McCall and another teen got out of the vehicle. At that time, the boy approached McCall and the other teen “with the knife visible in his left hand,” Pedersen read from the report.

“Then unprovoked, [the 15-year-old] spun his left arm with the knife in it and stabbed [McCall] in the right side of [McCall’s] ribcage. The minor then fled the incident on foot, and that action caused the death of [McCall],” Pedersen read from the police report.

Police have said the stabbing occurred about 6 p.m.

Ryan argued that the synopsis provided to the court by Sycamore police “couldn’t be truthfully further from the facts.”

Ryan said his client was approached by McCall and another teen while walking outside at Elm and Maple streets.

Ryan said his client had turned 15 only 24 days before the stabbing and had a fractured hand at the time.

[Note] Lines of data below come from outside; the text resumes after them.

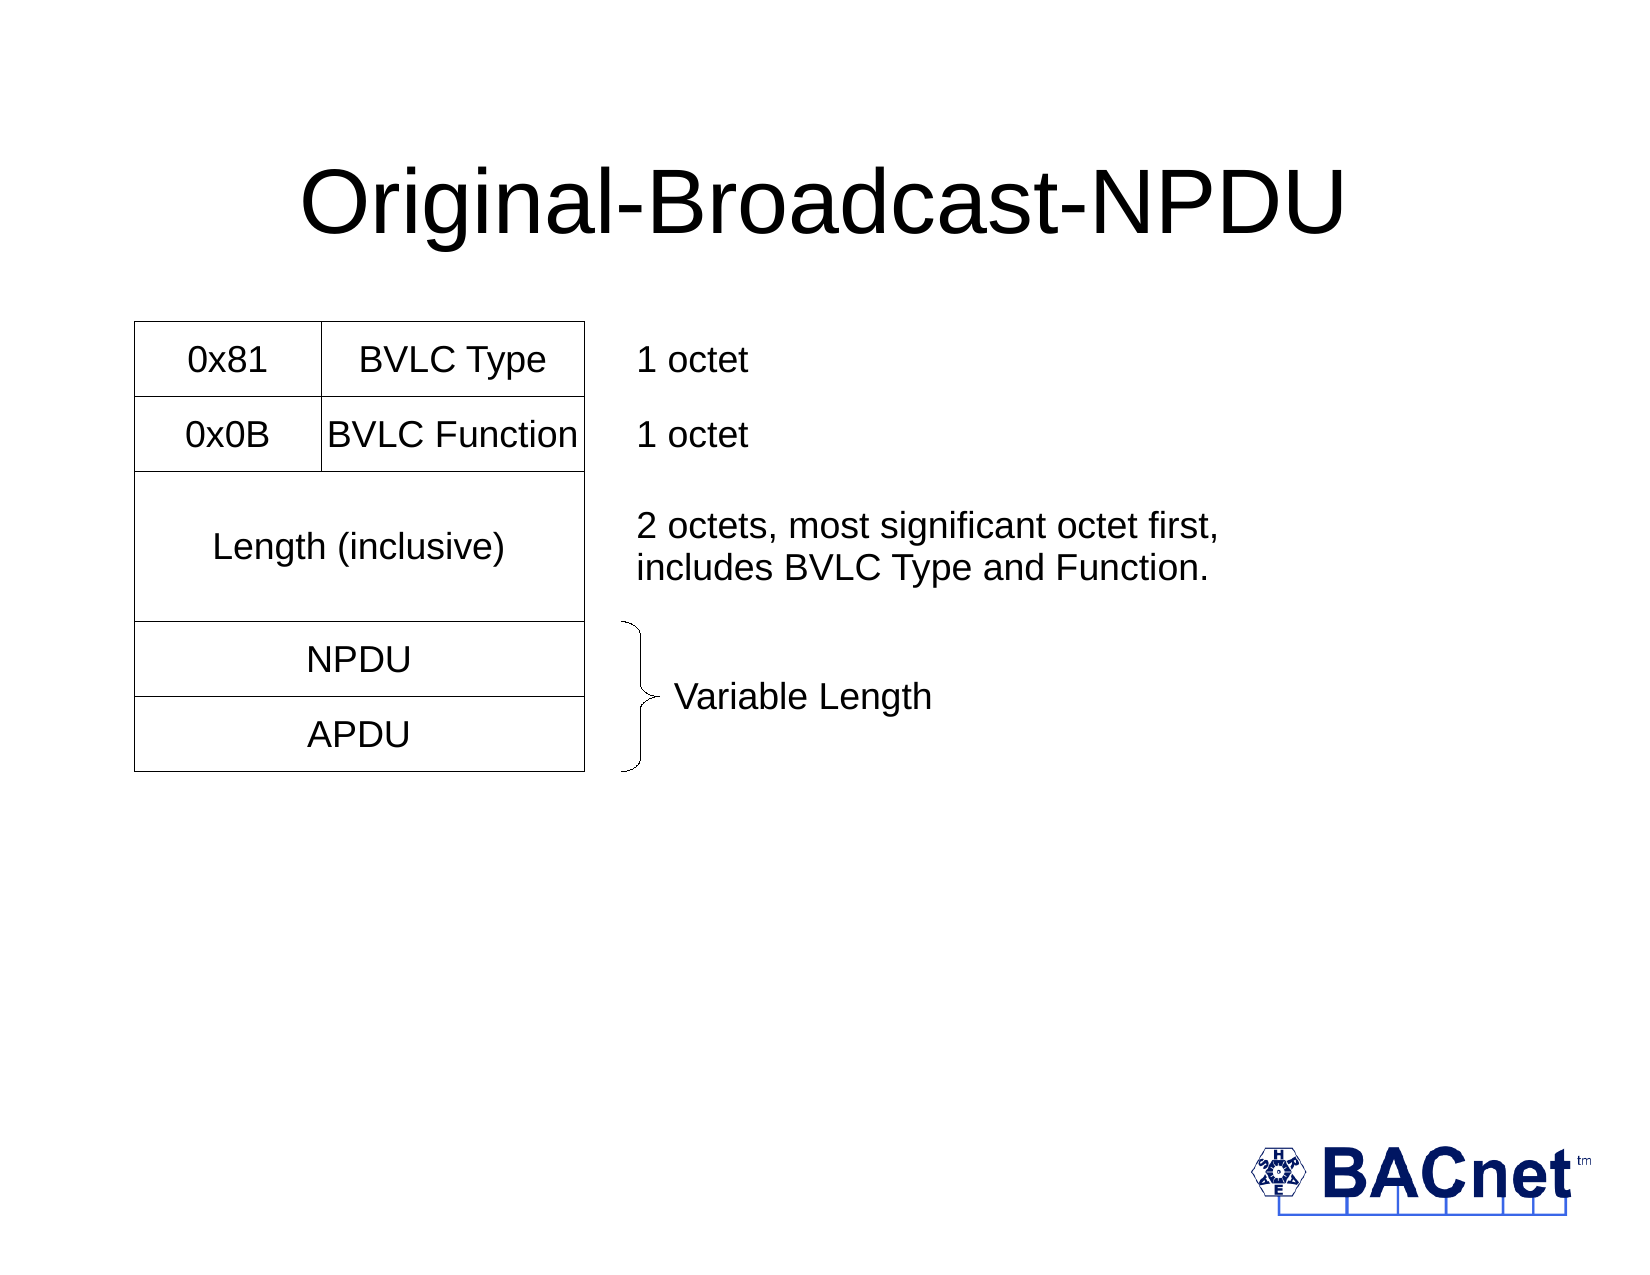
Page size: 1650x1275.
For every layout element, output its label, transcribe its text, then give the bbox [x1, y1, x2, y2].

text_box 0x81 [134, 321, 321, 396]
text_box APDU [134, 696, 585, 772]
picture [1251, 1146, 1591, 1216]
text_box Length (inclusive) [134, 471, 585, 621]
text_box BVLC Type [321, 321, 585, 396]
text_box 1 octet [621, 396, 847, 472]
text_box BVLC Function [322, 396, 585, 471]
text_box NPDU [134, 621, 585, 696]
text_box Variable Length [659, 659, 1185, 735]
text_box 2 octets, most significant octet first, includes BVLC Type and Function. [621, 471, 1297, 622]
text_box 0x0B [134, 396, 322, 472]
text_box 1 octet [621, 321, 847, 396]
title Original-Broadcast-NPDU [135, 112, 1515, 291]
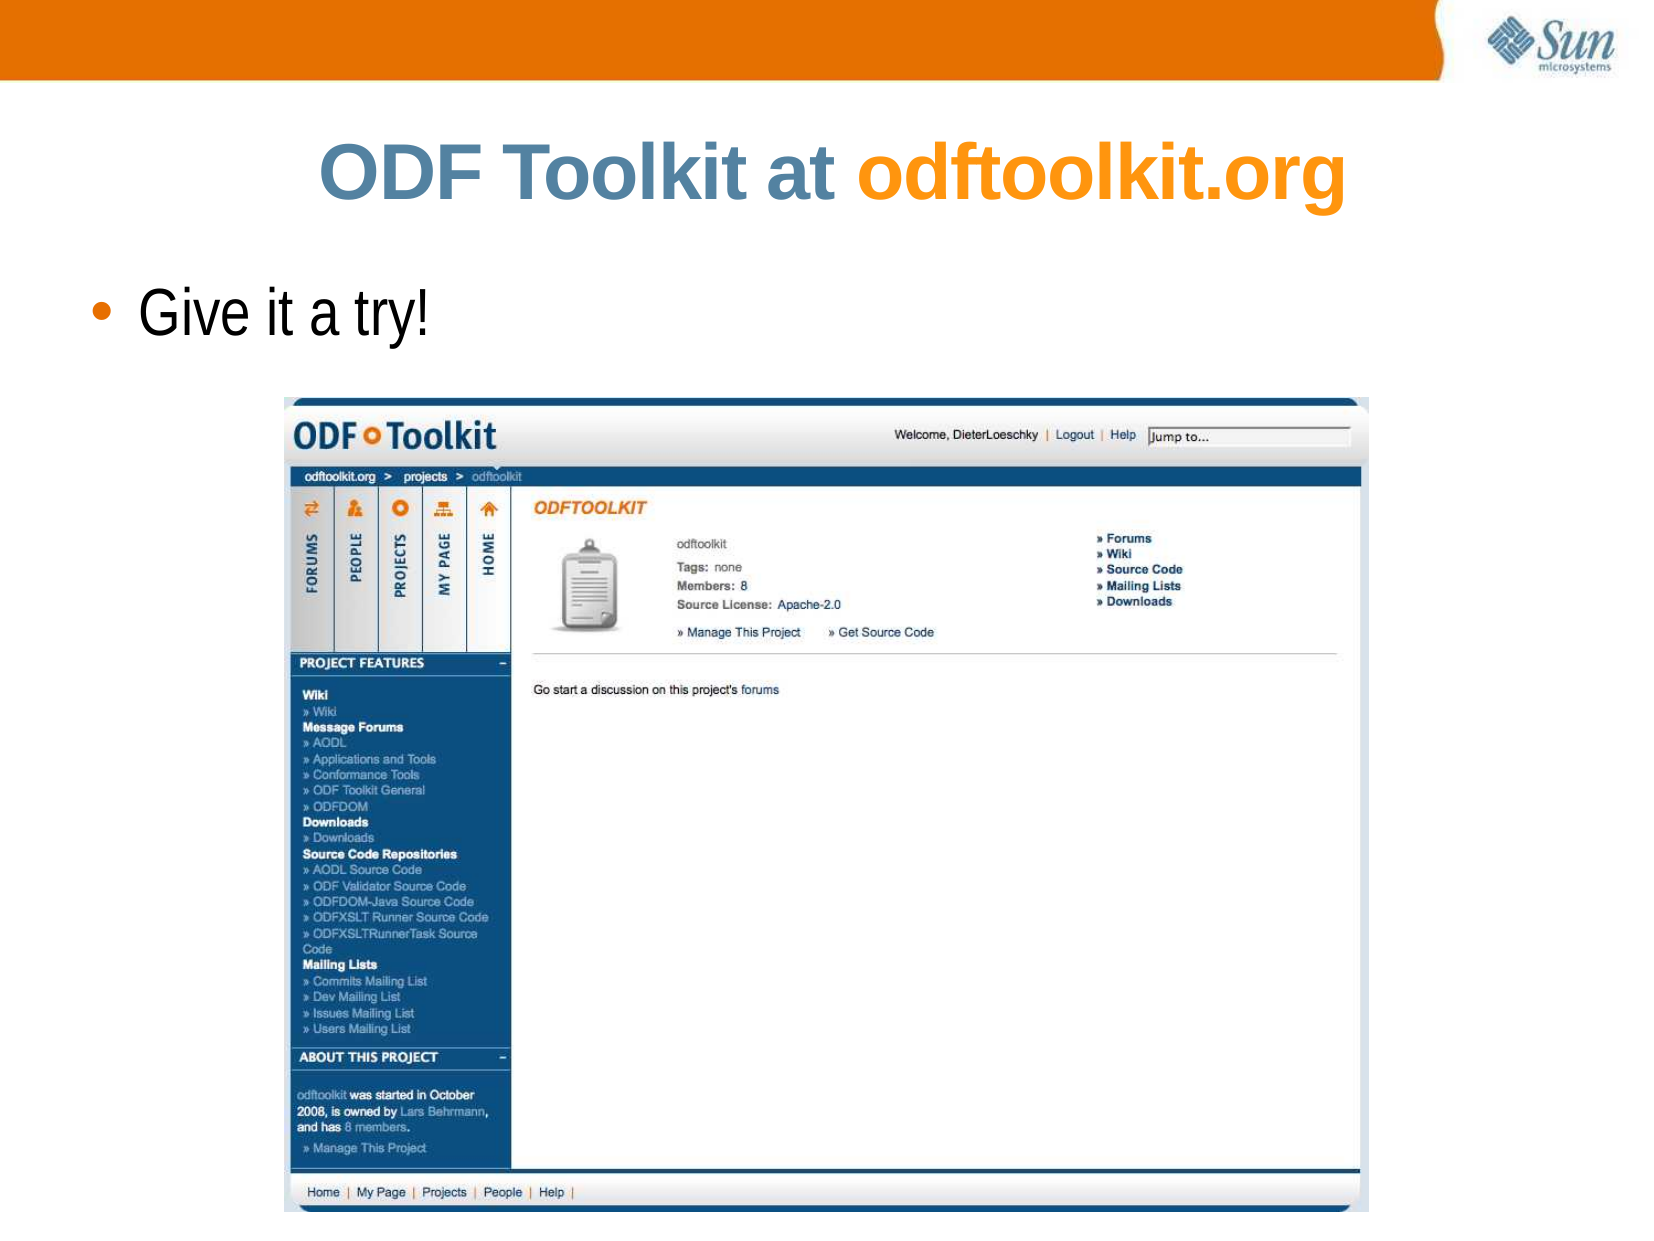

Ryan said the teen was walking with two girls when McCall exited a vehicle and punched his client in the face.

Prosecutors rebutted that claim, stating that video surveillance obtained by authorities from a nearby bank does not show any punch being thrown, Smith said Wednesday.

Instead, Smith said, McCall had no weapon in hand; rather, the 15-year-old was the only one in possession of any weapon that day – and used it.

“The minor could have gone to any of the businesses, any of the adults in the area and prevented any altercation whatsoever and, in fact, the minor did return to the parking lot and was a willing participant,” Smith said.

Pedersen said neither sides’ arguments changed his mind. He ordered the teen to remain held in juvenile custody through his next hearing, which is set for 11 a.m. March 27.

Another hearing also was scheduled for 9 a.m. May 24 in person at the DeKalb County Courthouse in Sycamore. The May hearing is expected to include rulings on whether to transfer the teenager from the juvenile detention facility in Joliet to custody at the DeKalb County Jail.